# [SOLVED] Unable to connect to EA Origin



## Ysquanir (Nov 30, 2012)

Hello,

when I try to go online on Origin I get the following error: "NOT CONNECTED TO ORIGIN. Unable to connect. Please check your internet connection, or try again later if the problem persists"

The first time I got this error was two weeks ago. The funny thing is that it only happens when I'm connected to the internet via my home DSL link; when I use my 3G USB dongle it works fine.

I also noticed that the network tray icon has an exclamation mark in yellow triangle over it, and when I point at it, it says: "Vigor 2700 (*router name*), No access to the internet" (Note: This is translated from Slovak, the wording in English versions of Windows may differ. Thought I'd mention this in case there can be different types of error like this). I noticed this the day when I couldn't connect to Origin for the first time and I'm fairly sure it wasn't happening before that. The thing is that I DO have access to the internet, I'm typing this while connected via that router. Everything, but Origin, is working.

Have you guys got any idea what I could do? I want to try everything possible on my end before pestering my ISP (they have been increasing internet speeds around that time, so they could have messed something up on their end).

I'm looking forward to your suggestions.


----------



## Ysquanir (Nov 30, 2012)

*Re: Unable to connect to EA Origin*

One Windows reinstall and several hours of tinkering with Windows updates later I found out that the problem was caused by... Avast?!

Once I knew this and did a search for "avast ea origin" quite a few results came up, even with some solutions.
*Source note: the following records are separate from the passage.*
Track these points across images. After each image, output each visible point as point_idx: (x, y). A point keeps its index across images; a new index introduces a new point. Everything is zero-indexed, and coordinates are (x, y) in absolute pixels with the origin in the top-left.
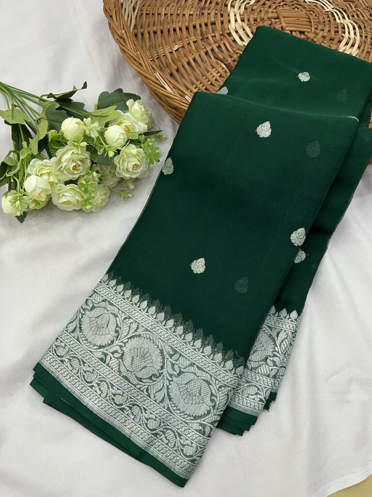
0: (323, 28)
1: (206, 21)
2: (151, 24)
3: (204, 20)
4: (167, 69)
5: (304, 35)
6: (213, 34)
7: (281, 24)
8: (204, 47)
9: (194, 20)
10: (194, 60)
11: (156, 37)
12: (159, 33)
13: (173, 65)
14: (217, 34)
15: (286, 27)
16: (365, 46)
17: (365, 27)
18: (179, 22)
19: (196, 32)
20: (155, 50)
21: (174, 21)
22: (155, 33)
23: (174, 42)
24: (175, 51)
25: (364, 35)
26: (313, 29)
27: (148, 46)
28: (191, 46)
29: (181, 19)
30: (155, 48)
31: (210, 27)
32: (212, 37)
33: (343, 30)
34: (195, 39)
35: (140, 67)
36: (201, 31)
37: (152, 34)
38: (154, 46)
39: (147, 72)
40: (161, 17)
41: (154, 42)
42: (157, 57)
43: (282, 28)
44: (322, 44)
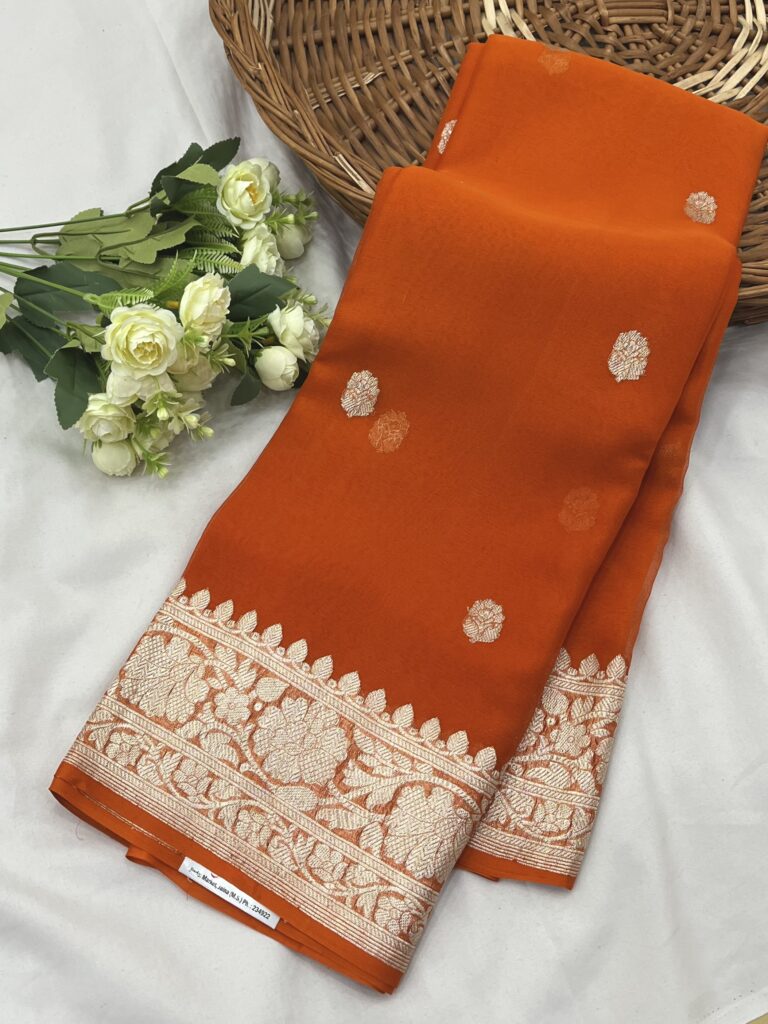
0: (693, 8)
1: (430, 12)
3: (425, 13)
4: (353, 128)
5: (651, 30)
6: (449, 43)
7: (597, 10)
8: (430, 73)
9: (404, 11)
10: (412, 104)
11: (322, 56)
12: (329, 45)
13: (366, 118)
14: (457, 43)
15: (610, 16)
18: (371, 16)
19: (409, 38)
20: (322, 84)
21: (360, 14)
22: (320, 44)
23: (364, 65)
24: (368, 85)
26: (670, 13)
27: (306, 76)
28: (402, 73)
29: (374, 9)
30: (323, 81)
31: (441, 27)
32: (448, 49)
33: (740, 7)
34: (410, 56)
35: (303, 142)
36: (421, 36)
37: (313, 48)
38: (319, 74)
39: (318, 152)
40: (329, 6)
41: (318, 67)
42: (329, 100)
43: (601, 20)
44: (693, 48)
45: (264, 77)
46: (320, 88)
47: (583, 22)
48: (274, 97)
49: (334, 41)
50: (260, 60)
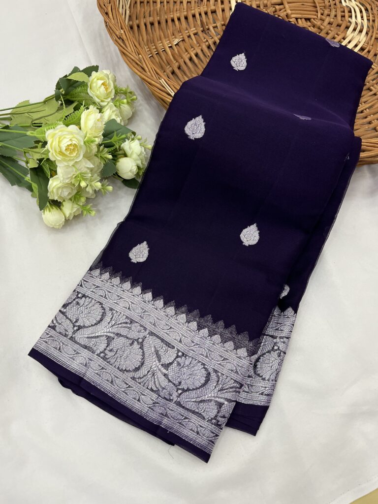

I don't plan on using any of them, though, I didn't like Avast that much anyway, so I'm going to replace it with something else (Thinking of Microsoft Security Essentials, would you recommend it or should I get something else?).

Hopefully this will help someone, so that they won't have to waste as much time as I have


----------



## koala (Mar 27, 2005)

Thanks for posting back with your solution.

https://help.ea.com/article/programs-that-may-cause-conflicts-with-origin

MSE would be a good replacement, or the free version of Avira.


----------